■ **PROMPT**
Write out each line of the listing below that contains the string "sketchPlane". Case counts.

■ **INFORMATION SUPPLIED**
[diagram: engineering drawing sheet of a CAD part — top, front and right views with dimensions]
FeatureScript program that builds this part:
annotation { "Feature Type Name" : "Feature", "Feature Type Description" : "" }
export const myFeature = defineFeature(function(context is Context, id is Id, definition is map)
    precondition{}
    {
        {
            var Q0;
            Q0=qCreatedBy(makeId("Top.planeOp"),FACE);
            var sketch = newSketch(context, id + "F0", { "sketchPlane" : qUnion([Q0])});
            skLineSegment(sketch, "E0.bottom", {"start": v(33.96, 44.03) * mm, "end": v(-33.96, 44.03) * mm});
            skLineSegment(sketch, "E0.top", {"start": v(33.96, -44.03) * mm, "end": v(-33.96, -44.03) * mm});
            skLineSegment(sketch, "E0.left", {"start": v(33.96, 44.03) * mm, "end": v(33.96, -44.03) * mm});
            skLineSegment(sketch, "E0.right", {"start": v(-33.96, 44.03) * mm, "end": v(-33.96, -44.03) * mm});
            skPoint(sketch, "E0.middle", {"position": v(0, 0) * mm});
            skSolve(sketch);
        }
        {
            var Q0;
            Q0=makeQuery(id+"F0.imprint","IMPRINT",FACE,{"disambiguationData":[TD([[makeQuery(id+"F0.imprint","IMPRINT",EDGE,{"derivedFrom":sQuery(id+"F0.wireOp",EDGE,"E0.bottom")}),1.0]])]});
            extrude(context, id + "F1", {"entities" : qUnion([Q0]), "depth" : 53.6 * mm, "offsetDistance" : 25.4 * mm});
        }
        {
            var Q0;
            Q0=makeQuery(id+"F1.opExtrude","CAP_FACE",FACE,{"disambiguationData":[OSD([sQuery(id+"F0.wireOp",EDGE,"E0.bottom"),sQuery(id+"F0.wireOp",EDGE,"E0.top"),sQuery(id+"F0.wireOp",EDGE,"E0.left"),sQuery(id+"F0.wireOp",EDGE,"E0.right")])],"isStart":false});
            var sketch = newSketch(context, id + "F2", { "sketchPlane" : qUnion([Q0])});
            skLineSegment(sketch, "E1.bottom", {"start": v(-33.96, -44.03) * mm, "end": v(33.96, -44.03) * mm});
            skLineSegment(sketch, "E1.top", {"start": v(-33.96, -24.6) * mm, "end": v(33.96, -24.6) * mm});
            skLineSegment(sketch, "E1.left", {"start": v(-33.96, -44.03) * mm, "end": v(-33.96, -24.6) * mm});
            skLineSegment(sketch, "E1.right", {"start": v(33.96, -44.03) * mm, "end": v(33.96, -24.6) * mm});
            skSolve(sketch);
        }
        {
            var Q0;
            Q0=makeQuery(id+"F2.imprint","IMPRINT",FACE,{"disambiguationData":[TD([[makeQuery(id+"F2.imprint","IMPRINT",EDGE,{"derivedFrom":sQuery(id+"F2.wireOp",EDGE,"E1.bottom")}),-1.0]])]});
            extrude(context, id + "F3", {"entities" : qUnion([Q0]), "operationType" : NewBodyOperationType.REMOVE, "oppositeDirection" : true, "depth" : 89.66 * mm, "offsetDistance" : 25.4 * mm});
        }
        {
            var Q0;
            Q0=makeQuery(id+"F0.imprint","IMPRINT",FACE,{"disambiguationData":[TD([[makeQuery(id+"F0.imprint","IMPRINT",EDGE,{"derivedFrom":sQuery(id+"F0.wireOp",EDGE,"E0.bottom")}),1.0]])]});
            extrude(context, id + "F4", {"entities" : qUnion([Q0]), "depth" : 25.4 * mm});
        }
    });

■ **COMPLETED TASK**
            var sketch = newSketch(context, id + "F0", { "sketchPlane" : qUnion([Q0])});
            var sketch = newSketch(context, id + "F2", { "sketchPlane" : qUnion([Q0])});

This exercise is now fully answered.